Working with Existing FileStores

from metalab.store import FileStoreConfig, PostgresStore

# Wrap an existing FileStore with Postgres indexing
filestore = FileStoreConfig(root="/path/to/existing/store").connect()
pg_store = PostgresStore.from_filestore(
    "postgresql://localhost/db",
    filestore,
    rebuild=True,  # Index existing records
)

# Export back to standalone FileStore
exported = pg_store.to_filestore("/path/to/export")

Browsing Collections

A collection is an unscoped config pointing to a root directory that may contain multiple experiments. You can discover and browse experiments programmatically:

from metalab import load_results
from metalab.store import FileStoreConfig

# Create an unscoped config (collection root)
collection = FileStoreConfig(root="./experiments")

# List all experiments in the collection
experiments = collection.list_experiments()
# ['my_exp:1.0', 'my_exp:2.0', 'other_exp:1.0']

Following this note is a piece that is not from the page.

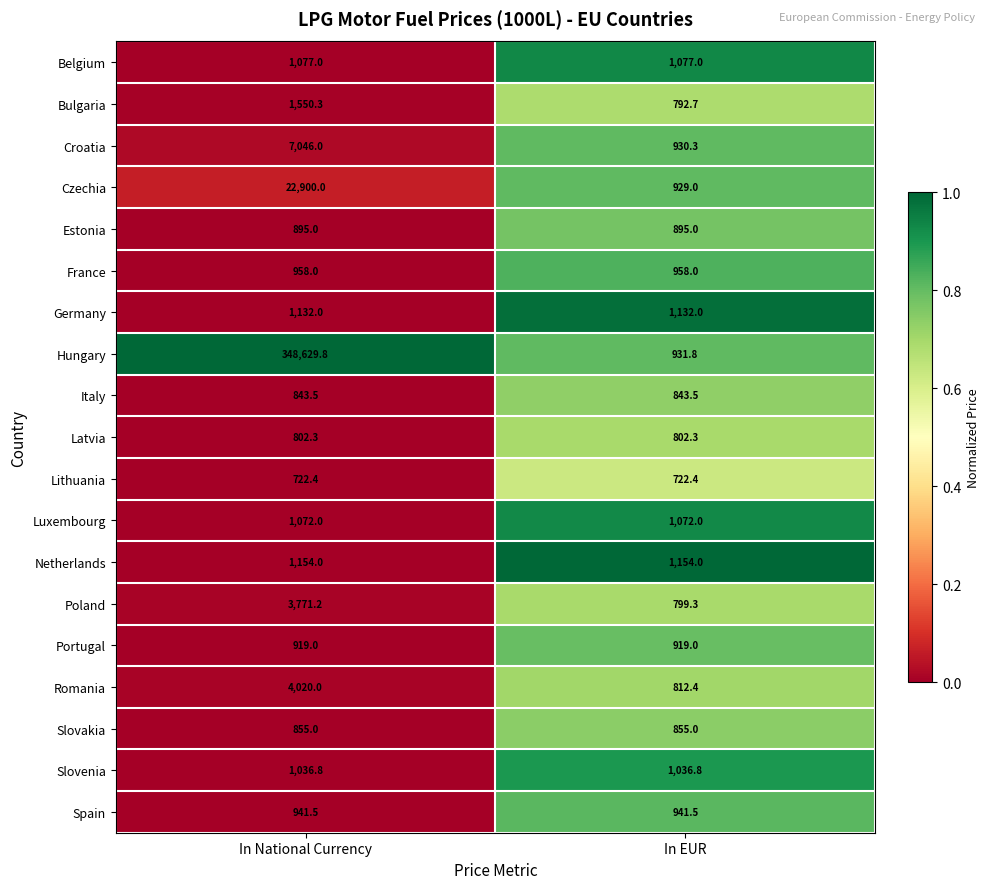

What value does the Poland series have at In EUR?

799.3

# Get config for a specific experiment
config = collection.for_experiment("my_exp:1.0")
results = load_results(config)

The list_experiments() method scans subdirectories for _meta.json files that contain experiment IDs. Only works on unscoped configs.

Loading Results

Load results from a store for analysis:

from metalab import load_results
from metalab.store import FileStoreConfig

# From path string
results = load_results("./experiments", experiment_id="my_exp:1.0")

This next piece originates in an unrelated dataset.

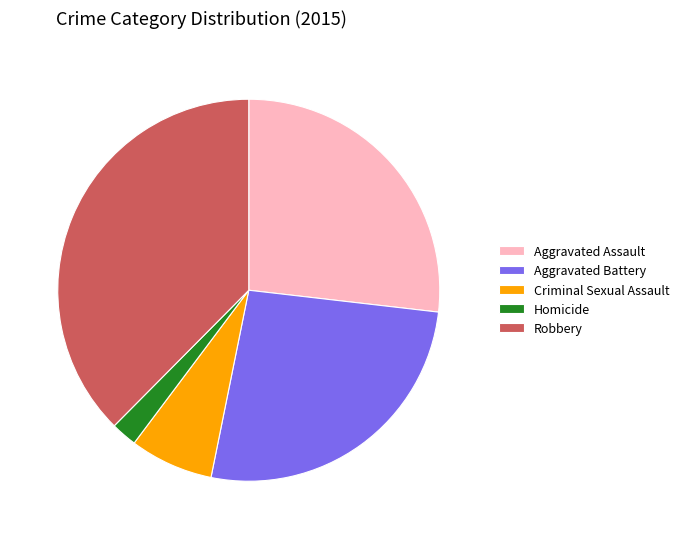

Between Criminal Sexual Assault and Aggravated Battery, which is larger?

Aggravated Battery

# From config (using collection API)
collection = FileStoreConfig(root="./experiments")
results = load_results(collection.for_experiment("my_exp:1.0"))

# Convert to DataFrame
df = results.to_dataframe()

Store Transfer

Copy data between stores:

from metalab.store import export_store

# Export specific experiment
export_store(
    source="postgresql://localhost/db?file_root=/data",
    destination="./backup",
    experiment_id="my_exp:1.0",
)

Or via CLI:

metalab store export --from ./runs/my_exp --to ./backup

Creating Stores Programmatically

Use create_store() for URI-based store creation, or configs for explicit control:

from metalab.store import create_store, FileStoreConfig, parse_to_config

# URI-based (convenience)
store = create_store("./runs/my_exp")
store = create_store("file:///absolute/path")
store = create_store("postgresql://localhost/db", file_root="/path/to/files")

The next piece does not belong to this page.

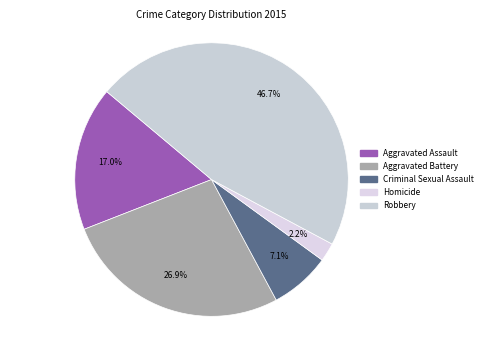

Does Aggravated Battery account for over 50% of the chart?

No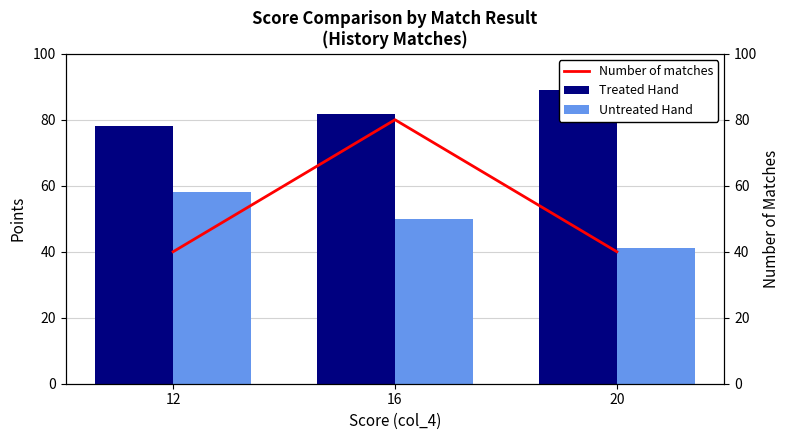

Does the chart contain stacked bars?

No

# Config-based (recommended for programmatic use)
config = FileStoreConfig(root="./runs/my_exp")
store = config.connect()

# Parse URI to config (useful for inspection/modification)
config = parse_to_config("postgresql://localhost/db?file_root=/data")
config = config.scoped("my_exp:1.0")  # Add experiment scoping
store = config.connect()

Config Serialization

StoreConfig objects are serializable for use across process boundaries (e.g., distributed execution):

from metalab.store import FileStoreConfig, StoreConfig

config = FileStoreConfig(root="./experiments", experiment_id="my_exp:1.0")

# Serialize to dict
d = config.to_dict()
# {'root': '/abs/path/to/experiments', 'experiment_id': 'my_exp:1.0', '_type': 'file'}

# Deserialize back
restored = StoreConfig.from_dict(d)
assert restored == config

Custom Stores

Create custom store implementations by subclassing StoreConfig:

from dataclasses import dataclass
from typing import ClassVar, Any

from metalab.store import StoreConfig
from metalab.store.locator import LocatorInfo

@dataclass(frozen=True, kw_only=True)
class MyCustomStoreConfig(StoreConfig):
    # scheme is used for URI parsing and auto-registration
    scheme: ClassVar[str] = "myscheme"

    # Your config fields
    endpoint: str
    bucket: str
    experiment_id: str | None = None

    def connect(self) -> "MyCustomStore":
        return MyCustomStore(self)

    @classmethod
    def from_locator(cls, info: LocatorInfo, **kwargs: Any) -> "MyCustomStoreConfig":
        # Parse from URI like "myscheme://endpoint/bucket"
        return cls(
            endpoint=info.host,
            bucket=info.path.lstrip("/"),
            experiment_id=kwargs.get("experiment_id"),
        )

class MyCustomStore:
    def __init__(self, config: MyCustomStoreConfig):
        self.config = config
        # Connect to your backend...

    # Implement Store protocol methods...

# Auto-registered! Now usable via create_store
store = create_store("myscheme://my-endpoint/my-bucket")

The __init_subclass__ mechanism in StoreConfig automatically registers your config class with the ConfigRegistry when the module is imported.